Ephedrine, pseudoephedrine and meth received a lot of discussion during session, especially when House Speaker Brian Bosma (R-Indianapolis) came out in November and said that something needed to be done about the state’s meth problem. The Chamber supported HB 1157/SB 161, which included putting individuals with drug-related felonies on the National Precursor Log Exchange (NPLEx) and thus would trigger a stop-sale alert; both bills passed. The Chamber has historically been opposed to making ephedrine products prescription only because of the inconvenience to consumers that need these products and the impacts on businesses that supply them; HB 1390 in its original form would have done that.
During the last week of session, the Chamber provided a written letter to the General Assembly on the conference committee report for SB 80 that was voted on in the House. The letter stated that the conference committee language prohibited consumers from
accessing multi-ingredient, time-released allergy products, such as Claritan-D, Allegra-D, Zyrtec-D and Mucinex-D – the most effective products for consumers suffering from allergies. The multi-use products are less likely to be used in meth than the single-ingredient products referenced in the conference committee report. The letter also suggested how to fix the problem.
Representative Ben Smaltz (R-Auburn) was the House sponsor and although he did not make the changes necessary to fix the conference committee report of SB 80, he did agree that the House-passed third reading version of SB 80 should be concurred upon in the Senate.That essentially amounted to the same thing as the fix and addressed the concerns the Chamber had.
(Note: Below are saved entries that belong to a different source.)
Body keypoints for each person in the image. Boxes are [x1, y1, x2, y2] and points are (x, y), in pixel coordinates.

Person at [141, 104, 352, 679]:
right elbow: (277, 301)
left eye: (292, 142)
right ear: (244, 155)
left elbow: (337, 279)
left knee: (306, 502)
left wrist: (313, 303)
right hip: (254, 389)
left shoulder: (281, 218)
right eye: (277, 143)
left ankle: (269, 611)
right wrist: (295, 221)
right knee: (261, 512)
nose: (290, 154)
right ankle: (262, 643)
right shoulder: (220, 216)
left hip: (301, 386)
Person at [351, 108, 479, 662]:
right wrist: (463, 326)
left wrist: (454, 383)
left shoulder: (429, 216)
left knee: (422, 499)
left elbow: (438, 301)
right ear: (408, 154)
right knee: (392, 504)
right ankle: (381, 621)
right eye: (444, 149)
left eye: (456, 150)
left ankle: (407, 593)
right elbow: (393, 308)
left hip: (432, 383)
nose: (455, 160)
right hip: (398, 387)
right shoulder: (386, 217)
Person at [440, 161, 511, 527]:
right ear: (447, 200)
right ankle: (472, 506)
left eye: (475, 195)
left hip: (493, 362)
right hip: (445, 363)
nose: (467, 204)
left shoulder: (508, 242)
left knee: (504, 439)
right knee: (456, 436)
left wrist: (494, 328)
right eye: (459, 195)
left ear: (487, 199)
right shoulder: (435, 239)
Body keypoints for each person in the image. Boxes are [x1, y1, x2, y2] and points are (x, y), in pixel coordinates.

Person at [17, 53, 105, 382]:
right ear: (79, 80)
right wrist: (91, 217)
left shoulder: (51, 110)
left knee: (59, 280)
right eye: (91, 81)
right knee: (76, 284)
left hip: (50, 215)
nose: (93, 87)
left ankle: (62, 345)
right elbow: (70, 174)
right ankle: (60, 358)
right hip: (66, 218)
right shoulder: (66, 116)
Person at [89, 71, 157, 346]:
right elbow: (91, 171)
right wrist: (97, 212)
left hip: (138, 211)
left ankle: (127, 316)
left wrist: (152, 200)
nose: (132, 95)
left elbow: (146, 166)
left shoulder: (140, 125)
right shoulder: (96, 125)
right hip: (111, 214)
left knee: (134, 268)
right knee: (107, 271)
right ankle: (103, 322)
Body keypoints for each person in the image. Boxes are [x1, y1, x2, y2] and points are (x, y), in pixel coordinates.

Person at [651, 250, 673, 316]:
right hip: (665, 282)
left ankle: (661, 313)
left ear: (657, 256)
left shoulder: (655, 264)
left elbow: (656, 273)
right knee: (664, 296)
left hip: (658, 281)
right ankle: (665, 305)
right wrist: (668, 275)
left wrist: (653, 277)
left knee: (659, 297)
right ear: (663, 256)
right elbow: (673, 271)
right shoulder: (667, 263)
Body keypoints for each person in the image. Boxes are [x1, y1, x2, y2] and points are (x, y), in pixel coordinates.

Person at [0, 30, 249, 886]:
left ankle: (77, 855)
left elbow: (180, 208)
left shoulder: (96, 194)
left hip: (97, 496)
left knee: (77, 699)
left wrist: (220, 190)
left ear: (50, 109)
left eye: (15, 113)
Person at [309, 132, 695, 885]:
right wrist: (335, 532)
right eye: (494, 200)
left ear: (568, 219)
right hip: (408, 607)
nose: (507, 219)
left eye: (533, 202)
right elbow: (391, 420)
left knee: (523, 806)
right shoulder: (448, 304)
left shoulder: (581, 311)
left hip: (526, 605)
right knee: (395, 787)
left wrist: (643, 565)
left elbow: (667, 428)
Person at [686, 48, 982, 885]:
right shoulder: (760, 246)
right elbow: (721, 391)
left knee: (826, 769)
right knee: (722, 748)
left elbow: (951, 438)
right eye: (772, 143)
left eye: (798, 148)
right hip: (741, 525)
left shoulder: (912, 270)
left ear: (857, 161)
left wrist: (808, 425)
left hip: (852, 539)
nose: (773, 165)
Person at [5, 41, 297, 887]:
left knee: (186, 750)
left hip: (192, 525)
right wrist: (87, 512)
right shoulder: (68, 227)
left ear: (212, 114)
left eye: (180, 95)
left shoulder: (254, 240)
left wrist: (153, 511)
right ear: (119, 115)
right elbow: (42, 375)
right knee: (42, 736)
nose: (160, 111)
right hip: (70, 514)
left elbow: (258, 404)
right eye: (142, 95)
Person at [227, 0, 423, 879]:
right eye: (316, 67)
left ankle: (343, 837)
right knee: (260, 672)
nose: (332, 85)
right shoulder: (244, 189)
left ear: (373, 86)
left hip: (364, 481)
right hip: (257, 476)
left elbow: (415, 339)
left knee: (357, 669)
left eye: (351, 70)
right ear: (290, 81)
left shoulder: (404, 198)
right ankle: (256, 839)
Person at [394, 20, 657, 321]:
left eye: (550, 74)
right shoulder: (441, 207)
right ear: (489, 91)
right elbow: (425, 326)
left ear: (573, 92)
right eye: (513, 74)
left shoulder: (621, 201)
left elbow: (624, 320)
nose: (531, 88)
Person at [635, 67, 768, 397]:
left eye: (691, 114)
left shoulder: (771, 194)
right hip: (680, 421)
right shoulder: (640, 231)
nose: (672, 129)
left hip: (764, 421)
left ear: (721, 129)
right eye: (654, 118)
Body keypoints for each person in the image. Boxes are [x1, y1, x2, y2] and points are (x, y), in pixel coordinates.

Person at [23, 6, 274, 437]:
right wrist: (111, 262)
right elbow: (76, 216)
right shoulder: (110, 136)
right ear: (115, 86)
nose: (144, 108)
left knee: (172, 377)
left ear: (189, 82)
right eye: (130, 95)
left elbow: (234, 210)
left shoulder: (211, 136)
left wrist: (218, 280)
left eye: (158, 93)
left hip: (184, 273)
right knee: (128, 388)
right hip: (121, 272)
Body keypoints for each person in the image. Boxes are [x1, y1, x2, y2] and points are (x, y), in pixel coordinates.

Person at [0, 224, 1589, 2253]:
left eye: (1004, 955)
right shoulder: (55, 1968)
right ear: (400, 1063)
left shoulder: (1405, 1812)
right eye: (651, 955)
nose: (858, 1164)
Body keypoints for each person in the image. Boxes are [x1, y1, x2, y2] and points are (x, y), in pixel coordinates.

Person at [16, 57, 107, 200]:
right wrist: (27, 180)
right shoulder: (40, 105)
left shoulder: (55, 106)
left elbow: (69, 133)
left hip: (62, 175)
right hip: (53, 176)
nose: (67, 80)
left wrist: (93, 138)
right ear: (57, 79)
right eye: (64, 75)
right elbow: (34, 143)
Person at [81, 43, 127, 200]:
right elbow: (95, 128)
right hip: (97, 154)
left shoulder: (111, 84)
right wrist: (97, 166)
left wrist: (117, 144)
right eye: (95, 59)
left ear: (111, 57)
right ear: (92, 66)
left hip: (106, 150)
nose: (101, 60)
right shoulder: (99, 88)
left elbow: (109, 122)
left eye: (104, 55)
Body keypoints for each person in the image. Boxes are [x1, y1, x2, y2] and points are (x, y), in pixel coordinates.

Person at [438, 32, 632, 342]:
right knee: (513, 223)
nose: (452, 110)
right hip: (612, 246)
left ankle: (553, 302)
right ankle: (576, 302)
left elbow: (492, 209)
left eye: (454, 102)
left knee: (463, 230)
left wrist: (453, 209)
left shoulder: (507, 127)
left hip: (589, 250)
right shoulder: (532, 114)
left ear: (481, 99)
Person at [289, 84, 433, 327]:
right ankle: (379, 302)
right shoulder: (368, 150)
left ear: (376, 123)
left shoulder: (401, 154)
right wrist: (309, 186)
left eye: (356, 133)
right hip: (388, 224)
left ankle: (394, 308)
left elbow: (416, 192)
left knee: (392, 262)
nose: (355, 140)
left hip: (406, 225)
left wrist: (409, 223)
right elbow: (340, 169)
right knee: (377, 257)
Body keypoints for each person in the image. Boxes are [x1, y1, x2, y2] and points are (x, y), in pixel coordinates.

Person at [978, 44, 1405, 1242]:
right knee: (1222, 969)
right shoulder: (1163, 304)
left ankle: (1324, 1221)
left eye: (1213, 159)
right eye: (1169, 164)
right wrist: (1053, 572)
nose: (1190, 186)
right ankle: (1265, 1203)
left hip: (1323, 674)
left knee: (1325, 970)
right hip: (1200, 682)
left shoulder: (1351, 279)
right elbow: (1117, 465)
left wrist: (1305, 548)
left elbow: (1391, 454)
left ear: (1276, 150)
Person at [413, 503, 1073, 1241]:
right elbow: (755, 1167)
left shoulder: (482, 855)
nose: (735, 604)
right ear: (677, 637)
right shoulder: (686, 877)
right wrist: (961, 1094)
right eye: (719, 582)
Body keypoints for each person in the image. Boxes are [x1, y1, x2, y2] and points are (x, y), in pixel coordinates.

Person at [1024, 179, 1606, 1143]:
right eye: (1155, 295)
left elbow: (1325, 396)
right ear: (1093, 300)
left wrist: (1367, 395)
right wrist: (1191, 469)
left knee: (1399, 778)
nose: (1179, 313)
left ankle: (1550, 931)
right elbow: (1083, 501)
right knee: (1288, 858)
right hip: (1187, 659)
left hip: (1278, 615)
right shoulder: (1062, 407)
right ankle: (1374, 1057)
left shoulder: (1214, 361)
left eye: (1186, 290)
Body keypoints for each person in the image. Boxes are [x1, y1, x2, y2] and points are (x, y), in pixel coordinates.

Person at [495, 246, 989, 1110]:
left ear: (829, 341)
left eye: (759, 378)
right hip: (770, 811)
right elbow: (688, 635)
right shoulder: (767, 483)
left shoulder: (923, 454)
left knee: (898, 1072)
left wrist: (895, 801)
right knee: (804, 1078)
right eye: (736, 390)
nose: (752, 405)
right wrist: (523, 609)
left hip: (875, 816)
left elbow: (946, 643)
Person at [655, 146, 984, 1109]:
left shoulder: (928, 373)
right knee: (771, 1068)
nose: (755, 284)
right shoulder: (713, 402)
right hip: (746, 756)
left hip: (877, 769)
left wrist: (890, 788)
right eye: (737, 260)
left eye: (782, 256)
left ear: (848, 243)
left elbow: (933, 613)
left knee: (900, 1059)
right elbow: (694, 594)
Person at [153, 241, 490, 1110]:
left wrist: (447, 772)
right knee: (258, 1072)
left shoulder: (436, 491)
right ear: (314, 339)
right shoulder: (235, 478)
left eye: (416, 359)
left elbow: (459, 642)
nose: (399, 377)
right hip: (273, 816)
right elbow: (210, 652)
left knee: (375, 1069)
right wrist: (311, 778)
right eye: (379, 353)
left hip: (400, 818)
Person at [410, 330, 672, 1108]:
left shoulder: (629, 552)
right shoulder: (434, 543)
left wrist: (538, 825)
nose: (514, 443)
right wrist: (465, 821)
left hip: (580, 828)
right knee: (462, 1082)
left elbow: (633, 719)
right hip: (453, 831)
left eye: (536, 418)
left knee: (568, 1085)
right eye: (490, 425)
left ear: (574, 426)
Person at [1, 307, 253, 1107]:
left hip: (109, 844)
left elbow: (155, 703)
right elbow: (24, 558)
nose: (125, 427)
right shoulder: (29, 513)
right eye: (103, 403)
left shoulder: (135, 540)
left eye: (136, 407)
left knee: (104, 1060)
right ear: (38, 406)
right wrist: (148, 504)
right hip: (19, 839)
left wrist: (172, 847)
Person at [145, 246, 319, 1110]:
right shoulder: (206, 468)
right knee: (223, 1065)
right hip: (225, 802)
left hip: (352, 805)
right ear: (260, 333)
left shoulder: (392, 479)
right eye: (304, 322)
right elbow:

The Indiana Chamber joined CVS, the Consumer Healthcare Products Association, the Indiana Pharmacists Alliance, the Indiana Retail Council, Bayer and Johnson & Johnson in penning a letter to encourage the Senate to concur on the House-passed version of SB 80 because it allowed legitimate cold and allergy sufferers the medicine they need while dramatically reducing sales of pseudephedrine to meth cooks and those they hire to purchase the drugs. Senate Bill 80 allows individuals who have a relationship with a pharmacist to purchase ephedrine and pseudoephedrine products.
It also allows the pharmacist to sell lesser amounts of ephedrine and pseudoephedrine products if there is no relationship. The House version was what ultimately became law.